Some of these solutions are listed here: the pre-positioning of protocols; an enabling regulatory and socio-political environment; partnerships and collaborations; and data sharing processes in place. In my experience, people tend to expect ethical approval to be the main delay in research being launched. But we have found that it is the contracts, the agreement of contracts between new partners who find themselves needing to work together for the research response.
In addition to the diagnostic therapeutics and vaccine research previously mentioned, the non-product related research is also necessary– for example, understanding how Lassa fever is transmitted from rodents to humans. GOARN has formed a research arm. The aim is to facilitate the members’ support of the countries on key research areas involving non-product related research, including how to actually improve the response on social science research. A number of GOARN members are supporting the Nigerian Centre for Disease Control and researching the topic of community transmission of Lassa. Once the evidence is available, it will inform the public health interventions. Another example would be social science research to support Ebola where it is clear that an engaged community is essential to response.
A cross-cutting component to the research preparedness and response is common data variables. A component which has been discussed a lot over the years is a need for a minimal data set, a set of core variables to be collected to help standardise the data collection and facilitate the data analysis across studies at a later date. This has been worked on by a number of consortia– for example, ISARIC’s Clinical Characterisation Protocols. For example, this pre-approved protocol was able to recruit patients with MERS and Monkey pox within 24 hours of diagnosis. Ideally, the coordinated variables could be modularised to allow for flexibility for the researcher to choose which are relevant to them under a tiered approach relevant to resource settings.
In their article about plague in Madagascar, Bond et al see an opportunity for Madagascar to strengthen their health care system, and demonstrate in the diagram how data collection and analysis can cross cut all levels of health care. I would go further and say that research can do the same. Strengthened health systems are grounded in three components.
One, horizontal readiness includes: supply chain management; adequate and well-trained staff; medicines and infrastructure that must be available at all levels of care; primary care through basic health centres and community health programmes; secondary hospital care; and tertiary care in national referral and university hospitals.
Two, vertically-integrated programmes include: routine clinical programmes such as maternal-child health and infectious disease management; prevention activities such as vaccine campaigns; and emergency response to plague and other outbreaks.

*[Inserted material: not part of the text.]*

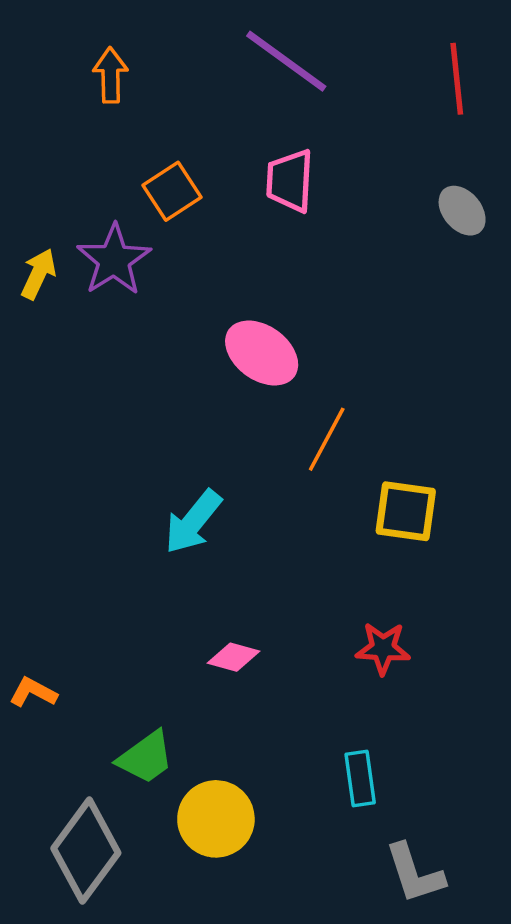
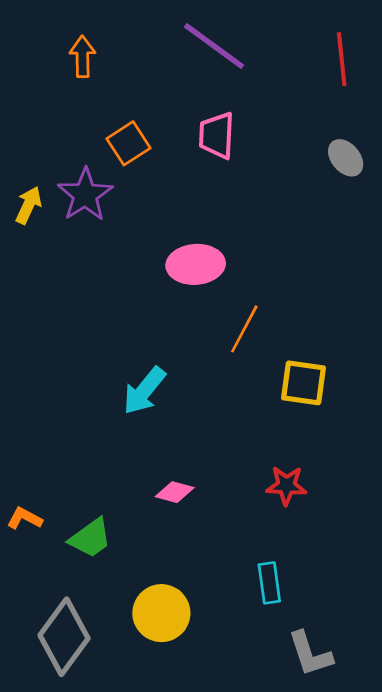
pink ellipse: (262, 353) -> (196, 264), turned -40
green trapezoid: (146, 757) -> (90, 538), moved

Three, integrated data from health management information systems and epidemiological surveillance– research could be central to all that too. The good news is that GOARN and WHO are integrating research into response to outbreaks more and more.
“Response is not complete without research–” a quote from Dr. Yoti at a meeting. Preparedness is key to an early research response. Working in a collaborative manner is necessary. Identify cross-cutting areas and prepare, such as common data variables and how data will be shared in a timely fashion. Together, we can.